NCSOFT/Llama-3-OffsetBias-RM-8B · About the output of the sample code

Jan 6

The sample code gives an output of reward = [-6.5], what is the numerical significance of this. What is the range of outputs for this model?

syhuggingface

NCSOFT org 3 days ago

•

edited 3 days ago

Hello,
Thank you for the inquiry.

The reward model produces unbounded output values. It generates logits based on the input chat and calculates the reward score from the last token of the provided input, which may consist of multiple turns.

Significance of Reward Values

A larger numerical value typically indicates a highly desirable or correct response based on the context. Conversely, a lower reward suggests a less optimal or poor response.

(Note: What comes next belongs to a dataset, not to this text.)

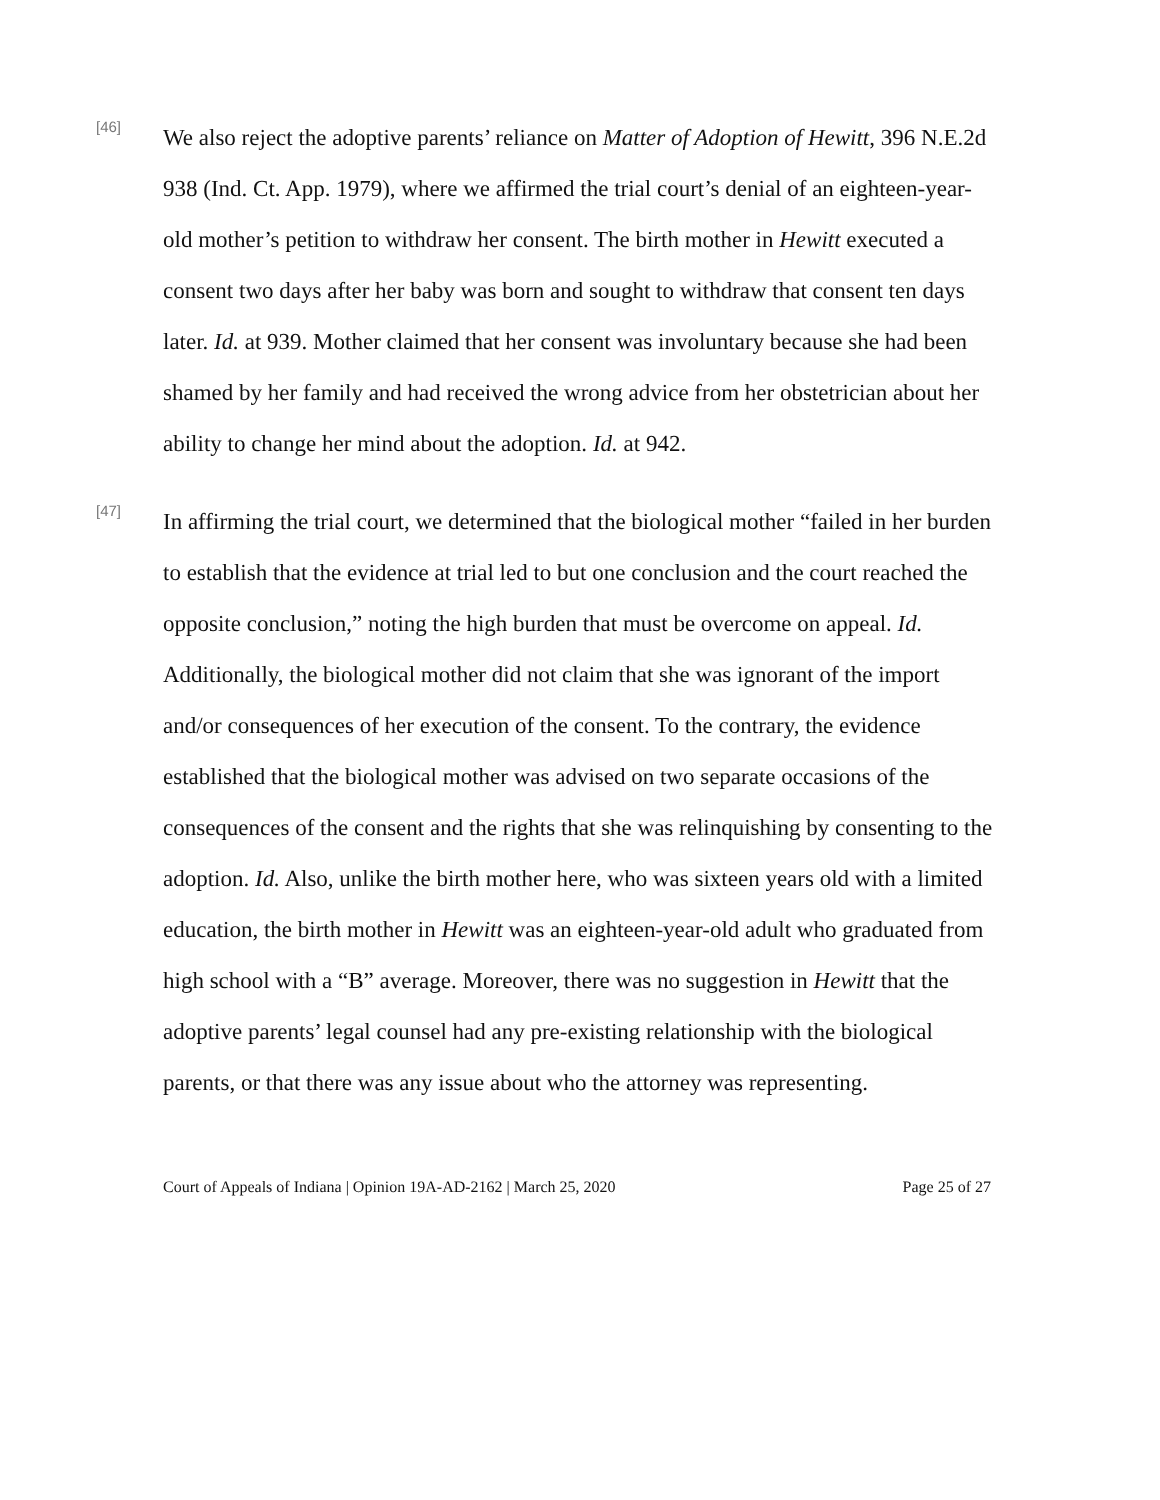[46]
We also reject the adoptive parents’ reliance on Matter of Adoption of Hewitt, 396 N.E.2d 938 (Ind. Ct. App. 1979), where we affirmed the trial court’s denial of an eighteen-year-old mother’s petition to withdraw her consent. The birth mother in Hewitt executed a consent two days after her baby was born and sought to withdraw that consent ten days later. Id. at 939. Mother claimed that her consent was involuntary because she had been shamed by her family and had received the wrong advice from her obstetrician about her ability to change her mind about the adoption. Id. at 942.
[47]
In affirming the trial court, we determined that the biological mother “failed in her burden to establish that the evidence at trial led to but one conclusion and the court reached the opposite conclusion,” noting the high burden that must be overcome on appeal. Id. Additionally, the biological mother did not claim that she was ignorant of the import and/or consequences of her execution of the consent. To the contrary, the evidence established that the biological mother was advised on two separate occasions of the consequences of the consent and the rights that she was relinquishing by consenting to the adoption. Id. Also, unlike the birth mother here, who was sixteen years old with a limited education, the birth mother in Hewitt was an eighteen-year-old adult who graduated from high school with a “B” average. Moreover, there was no suggestion in Hewitt that the adoptive parents’ legal counsel had any pre-existing relationship with the biological parents, or that there was any issue about who the attorney was representing.
Court of Appeals of Indiana | Opinion 19A-AD-2162 | March 25, 2020 Page 25 of 27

# For clarity, I have appended an additional assistant response to the chat in the code snippet.
chat_good_response = [
 {"role": "user", "content": "Hello, how are you?"},
 {"role": "assistant", "content": "I'm doing great. How can I help you today?"},
 {"role": "user", "content": "I'd like to show how chat templating works!"},
 {"role": "assistant", "content": "That sounds great! Chat templating can really help structure conversations effectively. How would you like to demonstrate it?"},
]
# This response gets a higher score than the one below.
# rewards: [-5.4375]

chat_bad_response = [
 {"role": "user", "content": "Hello, how are you?"},
 {"role": "assistant", "content": "I'm doing great. How can I help you today?"},
 {"role": "user", "content": "I'd like to show how chat templating works!"},
 {"role": "assistant", "content": "The elephant was eating grass."}
]
# rewards: [-6.53125]

However, it is important to note that this value is not absolute but relative to the given context.
Therefore, you should compare different responses within the same context instead of interpreting the score in isolation.
For example, the sentence "The elephant was eating grass." may receive different reward scores depending on the context; it will score higher in a context where this sentence is relevant.

# The same sentence may receive different scores depending on the context.
chat_different_context = [
 {"role": "user", "content": "Have you ever been to a safari?"},
 {"role": "assistant", "content": "Yeah, I saw a lot of animals, and there were tons of elephants."},
 {"role": "user", "content": "What were the elephants usually doing?"},
 {"role": "assistant", "content": "The elephants were eating grass."}
]
# In this context, the score is higher than the one above because the context and the last response are more natural.
# rewards: [-6.15625]

Please feel free to leave a comment if you have any further questions.

Best regards,
Seungyeon

Tomie0506

3 days ago

Thank you very much for your answer!